There was no grand plan to do something like this. Somebody who would create a grand plan to go through all of that would probably be mentally ill. I think people evolve and their thinking evolves. Experience teaches you things if you stay awake. Experience will lead into your next challenge, your next framework. A problem that many of us have is that it’s not that hard to get stuck where you are, where you’ve been, and how you think about things.

The disciplines that originally interested me were primarily the hands-on disciplines. The first one I studied was Jin Shin Do acupressure, which involved putting my hands on people in a therapeutic way, which is certainly something that a lot of chiropractors do. Chiropractic and acupuncture training were an extension of that original interest from Jin Shin Do acupressure.
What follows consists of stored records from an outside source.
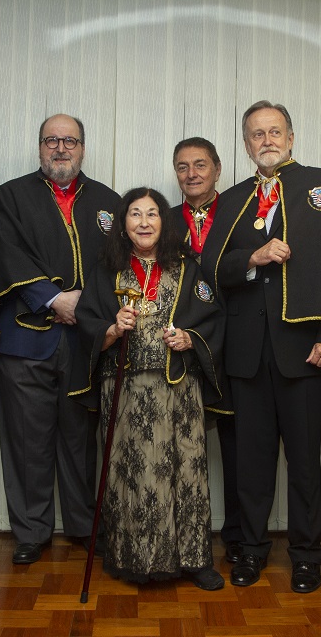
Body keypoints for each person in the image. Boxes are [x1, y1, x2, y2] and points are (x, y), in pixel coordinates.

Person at [200, 100, 321, 593]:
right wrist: (253, 258)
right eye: (256, 134)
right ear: (245, 144)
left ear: (292, 136)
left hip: (307, 351)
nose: (267, 141)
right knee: (251, 463)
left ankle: (306, 556)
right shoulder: (234, 198)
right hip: (247, 354)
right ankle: (252, 551)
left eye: (274, 131)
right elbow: (212, 270)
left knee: (304, 463)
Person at [71, 187, 225, 590]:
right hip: (124, 389)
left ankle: (194, 560)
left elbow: (213, 316)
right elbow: (87, 319)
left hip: (178, 386)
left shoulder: (190, 266)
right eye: (135, 214)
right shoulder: (106, 269)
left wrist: (191, 338)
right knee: (134, 473)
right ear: (123, 224)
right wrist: (110, 328)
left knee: (187, 469)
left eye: (152, 214)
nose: (143, 222)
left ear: (164, 221)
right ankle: (137, 558)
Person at [0, 114, 120, 564]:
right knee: (27, 442)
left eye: (70, 141)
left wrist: (89, 311)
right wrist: (52, 299)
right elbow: (6, 253)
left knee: (81, 441)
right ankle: (30, 532)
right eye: (52, 140)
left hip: (87, 345)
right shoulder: (11, 195)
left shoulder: (109, 201)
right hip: (26, 341)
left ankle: (86, 528)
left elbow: (118, 268)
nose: (61, 148)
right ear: (39, 146)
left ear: (83, 148)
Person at [170, 137, 244, 564]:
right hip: (181, 347)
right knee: (178, 444)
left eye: (200, 164)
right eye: (183, 166)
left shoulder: (238, 213)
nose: (192, 173)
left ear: (217, 168)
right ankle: (177, 532)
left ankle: (236, 534)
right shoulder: (162, 219)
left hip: (234, 345)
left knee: (236, 446)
After I practiced for a couple of years, it was clear that many of my patients were taking medication and many were having surgery. I was curious about these stronger therapeutics and particularly surgery. How do you cut somebody open and sew him up without killing him? I think it’s a lifelong pattern of being curious about how these things are done. Not that it’s good or bad, important or unimportant, or superior or inferior. Just, “How does that work?”

You mentioned that the hands-on healing arts attracted you first. Do you feel that palpation has become something of a lost art in medicine?

Oh, absolutely. It’s become a lost art because medical doctors rely inordinately on fancy scans, fancy tests, a lot of lab work, and the art of physical diagnosis is not as strong as it used to be. The older MDs who trained me were phenomenal with their physical exam skills. They could find all kinds of things by listening and touching. The palpatory skills that one learns as a chiropractor, and to some extent as an acupuncturist, are definitely lost from conventional medicine.

You are a pain management specialist. To what extent are patients who come to you dependent on pain medications? And of these, how many could manage their pain with less medication, with no medication, or with different medications?